Tuesday, July 27, 2010

Problem Solving

I solved a strange problem today. If you asked me how I solved it, the honest answer is, "I guessed."

I setup a replacement industrial PC for an automation system recently. After the PC was installed into system, the user found an odd behaviour on one screen. When one of the arrows on a scrollbar was pressed using the mouse, the list box would start to scroll continuously, as if in an endless loop. I hadn't tested that particular action so I could not say for sure that it worked before the PC was shipped.

Of course, the fact that they were using the mouse when they were supposed to be using a touchscreen, was very confusing. Apparently, all the touchscreens (there's more than one system) broke a long time ago and they bothered to replace them.

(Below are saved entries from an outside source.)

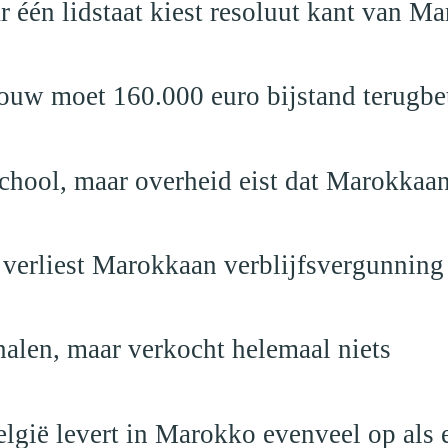
r één lidstaat kiest resoluut kant van M
ouw moet 160.000 euro bijstand terugbe
school, maar overheid eist dat Marokkaan
 verliest Marokkaan verblijfsvergunning
alen, maar verkocht helemaal niets
elgië levert in Marokko evenveel op als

Users. *rolls eyes*

At this point I got a break. The user wanted a backup replacement PC. After setting it up, I was able to duplicate the the problem. Yay, duplicating a problem is always good. But what the frak was going on, I had not the foggiest clue.

At first I suspected there was some bug in the GUI software that appeared because of the newer versions of Tk on the new PC. After another few hours of messing about, I had to conclude that couldn't possibly be the problem. Tk changes so little between versions, it's almost kind of sad.

I started poking around again, looking for anything that might give me direction. The 3M touchscreen installer updates the X configuration file. I noticed that the driver used an option SendCoreEvents. Hmm, what's that do? Reading the man page (yes, I read documentation. ^^) lead me to two other options CoreKeyboard and CorePointer, which, if ommitted, would default to the first keyboard and pointer. Except there were now two pointers (mouse and touchscreen) in the system.

I added the CoreKeyboard and CorePointer options to the keyboard and pointer configuration respectively, just to see what would happen. Lo and behold! The problem was fixed! My customer was very happy but found my answer to the question of how I solved it, somewhat perplexing. I'm sure people who solve strange problems regularly, would find guessing perfectly normal.